Con il ritorno di Donald Trump alla Casa Bianca, l’agenda commerciale statunitense ha ripreso una traiettoria protezionista, con nuove tariffe all’importazione che mirano a rilocalizzare la produzione industriale all’interno dei confini americani. Se settori come l’acciaio e l’automotive sono stati immediatamente colpiti, il comparto farmaceutico sembrerebbe – almeno inizialmente – godere di un’“immunità parziale”. Ma le dichiarazioni successive del presidente fanno presagire un cambio di rotta anche per il pharma globale.
Dazi sui farmaci: strategia industriale o rischio sistemico?
La minaccia di imporre “tariffe significative” sull’importazione di farmaci e principi attivi farmaceutici (API) risponde a un obiettivo politico chiaro: riportare la produzione negli Stati Uniti e ridurre la dipendenza da Paesi terzi, in particolare Cina e India. Ma ciò che appare come una misura di reindustrializzazione rischia di trasformarsi in un boomerang economico e sanitario.
Secondo i dati del Dipartimento della Salute statunitense, oltre l’80% degli API utilizzati oggi negli USA proviene da Asia e Subcontinente Indiano. Solo il 4% è prodotto a livello nazionale. Imprimere una svolta autarchica in un settore caratterizzato da supply chain globali, regolamentazioni complesse e margini operativi stretti rischia di destabilizzare un intero ecosistema.
Costi, inflazione farmaceutica e accesso alle cure
Dal punto di vista economico, l’imposizione di dazi sull’importazione di farmaci si tradurrebbe, nel breve termine, in un aumento dei costi lungo tutta la catena del valore.
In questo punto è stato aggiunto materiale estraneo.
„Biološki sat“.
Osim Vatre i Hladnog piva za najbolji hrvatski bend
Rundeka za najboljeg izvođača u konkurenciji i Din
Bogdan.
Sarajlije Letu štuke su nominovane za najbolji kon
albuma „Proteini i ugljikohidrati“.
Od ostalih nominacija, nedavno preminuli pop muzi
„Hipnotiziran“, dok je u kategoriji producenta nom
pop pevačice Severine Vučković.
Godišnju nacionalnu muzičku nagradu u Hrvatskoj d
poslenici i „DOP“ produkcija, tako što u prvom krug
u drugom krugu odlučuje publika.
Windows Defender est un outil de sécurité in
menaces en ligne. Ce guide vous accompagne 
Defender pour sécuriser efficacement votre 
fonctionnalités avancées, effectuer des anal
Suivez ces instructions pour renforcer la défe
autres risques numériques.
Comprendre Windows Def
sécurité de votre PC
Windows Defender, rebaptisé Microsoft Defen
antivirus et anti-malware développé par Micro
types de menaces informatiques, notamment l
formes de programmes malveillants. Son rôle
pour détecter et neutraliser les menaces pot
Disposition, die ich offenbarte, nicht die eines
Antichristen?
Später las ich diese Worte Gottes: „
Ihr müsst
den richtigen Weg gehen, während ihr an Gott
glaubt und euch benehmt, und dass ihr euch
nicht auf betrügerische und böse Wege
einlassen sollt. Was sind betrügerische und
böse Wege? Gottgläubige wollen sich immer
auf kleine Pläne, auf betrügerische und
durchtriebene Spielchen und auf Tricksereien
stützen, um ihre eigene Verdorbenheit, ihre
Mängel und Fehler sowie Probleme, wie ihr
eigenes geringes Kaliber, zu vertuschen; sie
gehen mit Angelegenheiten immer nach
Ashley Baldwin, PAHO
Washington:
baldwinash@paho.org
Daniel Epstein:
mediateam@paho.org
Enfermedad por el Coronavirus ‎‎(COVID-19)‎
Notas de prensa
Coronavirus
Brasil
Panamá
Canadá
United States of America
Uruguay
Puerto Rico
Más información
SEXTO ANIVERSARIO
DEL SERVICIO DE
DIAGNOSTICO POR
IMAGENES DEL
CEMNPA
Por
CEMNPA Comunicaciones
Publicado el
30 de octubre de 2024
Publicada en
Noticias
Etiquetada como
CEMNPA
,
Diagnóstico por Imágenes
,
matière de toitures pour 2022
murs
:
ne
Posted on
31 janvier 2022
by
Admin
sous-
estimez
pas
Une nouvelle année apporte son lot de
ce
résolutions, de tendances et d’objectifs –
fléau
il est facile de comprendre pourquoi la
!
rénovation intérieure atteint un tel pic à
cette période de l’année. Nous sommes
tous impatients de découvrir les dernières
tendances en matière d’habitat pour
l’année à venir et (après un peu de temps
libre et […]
Le aziende potrebbero essere costrette a riversare tali aumenti sui sistemi sanitari pubblici, sulle assicurazioni private o direttamente sui cittadini. L’effetto immediato sarebbe un rincaro del costo dei medicinali negli Stati Uniti, già tra i più alti al mondo.
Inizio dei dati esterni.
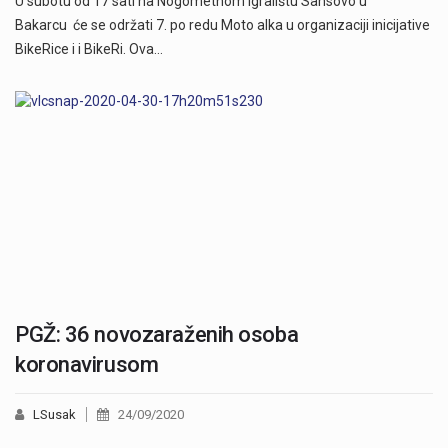
U subotu od 17 sati na Nogometnom igralištu Sansovo u
Bakarcu će se održati 7. po redu Moto alka u organizaciji inicijative
BikeRice i i BikeRi. Ova…
PGŽ: 36 novozaraženih osoba
koronavirusom
LSusak
24/09/2020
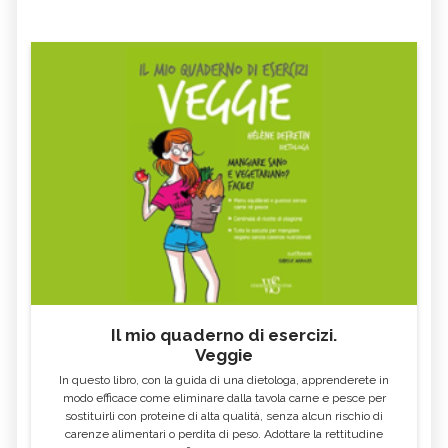
Il mio quaderno di esercizi.
Veggie
In questo libro, con la guida di una dietologa, apprenderete in
modo efficace come eliminare dalla tavola carne e pesce per
sostituirli con proteine di alta qualità, senza alcun rischio di
carenze alimentari o perdita di peso. Adottare la rettitudine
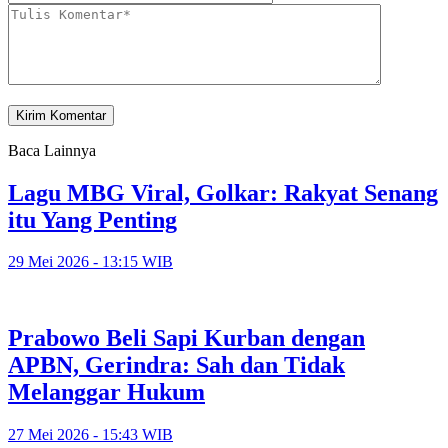
Baca Lainnya
Lagu MBG Viral, Golkar: Rakyat Senang
itu Yang Penting
29 Mei 2026 - 13:15 WIB
Prabowo Beli Sapi Kurban dengan
APBN, Gerindra: Sah dan Tidak
Melanggar Hukum
27 Mei 2026 - 15:43 WIB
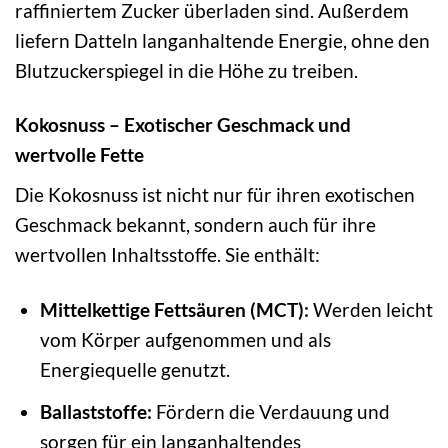
raffiniertem Zucker überladen sind. Außerdem
liefern Datteln langanhaltende Energie, ohne den
Blutzuckerspiegel in die Höhe zu treiben.
Kokosnuss – Exotischer Geschmack und
wertvolle Fette
Die Kokosnuss ist nicht nur für ihren exotischen
Geschmack bekannt, sondern auch für ihre
wertvollen Inhaltsstoffe. Sie enthält:
Mittelkettige Fettsäuren (MCT):
Werden leicht
vom Körper aufgenommen und als
Energiequelle genutzt.
Ballaststoffe:
Fördern die Verdauung und
sorgen für ein langanhaltendes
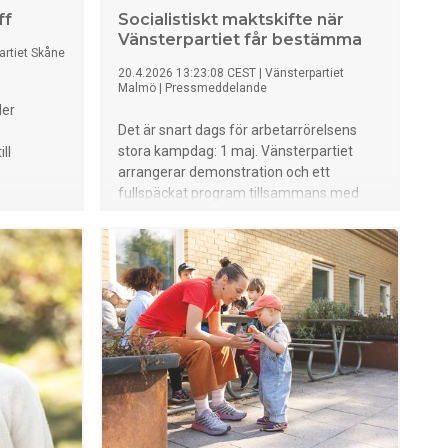
ff
Socialistiskt maktskifte när
Vänsterpartiet får bestämma
artiet Skåne
20.4.2026 13:23:08 CEST
|
Vänsterpartiet
Malmö
|
Pressmeddelande
der
Det är snart dags för arbetarrörelsens
stora kampdag: 1 maj. Vänsterpartiet
ll
arrangerar demonstration och ett
fullspäckat program tillsammans med
Ung Vänster Skåne, Kvarnby
Folkhögskola, Allt åt Alla Malmö och ABF
Malmö. Tusentals väntas tåga genom
Malmö under parollen "Malmö för ett
socialistiskt maktskifte". "Vi har fått nog",
säger Vänsterpartiet Malmös ordförande
Tove Karnerud.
Nel medio termine, la rilocalizzazione della produzione richiederebbe anni di investimenti infrastrutturali, approvazioni FDA, adeguamento degli standard GMP (Good Manufacturing Practices) e formazione di una forza lavoro altamente specializzata. Il rischio? Ulteriori interruzioni nell’approvvigionamento e carenze di farmaci essenziali, come già accaduto durante la pandemia.
Un equilibrio geopolitico delicato
La questione ha anche una valenza geopolitica. Cina e India, principali produttori globali di materie prime farmaceutiche, potrebbero reagire con contro-tariffe o restrizioni all’export. In uno scenario di crescente rivalità USA-Cina, il settore farmaceutico rischia di diventare un nuovo campo di battaglia commerciale, con implicazioni dirette per la sicurezza sanitaria globale.
Nel frattempo, l’Unione Europea osserva con preoccupazione. I giganti del pharma europeo temono che una politica aggressiva degli Stati Uniti possa attrarre investimenti e R&D oltreoceano, aggravando l’erosione della competitività industriale europea. La richiesta alla Commissione UE è chiara: accelerare le riforme del settore e introdurre incentivi per trattenere produzione e innovazione in Europa.
Un futuro incerto tra politica industriale e salute pubblica
L’intenzione della nuova amministrazione Trump di colpire anche il pharma con dazi selettivi rappresenta un’arma a doppio taglio. Da un lato, la volontà di ristrutturare le filiere critiche in chiave nazionale risponde a legittime esigenze di autonomia strategica. Dall’altro, si scontra con la realtà di un settore iper-globalizzato, dove l’interdipendenza è la regola, non l’eccezione.
Il dilemma dei Big Pharma è quindi emblematico: come conciliare la spinta alla sovranità industriale con la necessità di garantire accesso rapido, economico e sicuro ai farmaci? La risposta non può essere puramente tariffaria. Servono politiche industriali multilivello, investimenti strutturali e collaborazione pubblico-privato per costruire una resilienza farmacologica sostenibile nel tempo.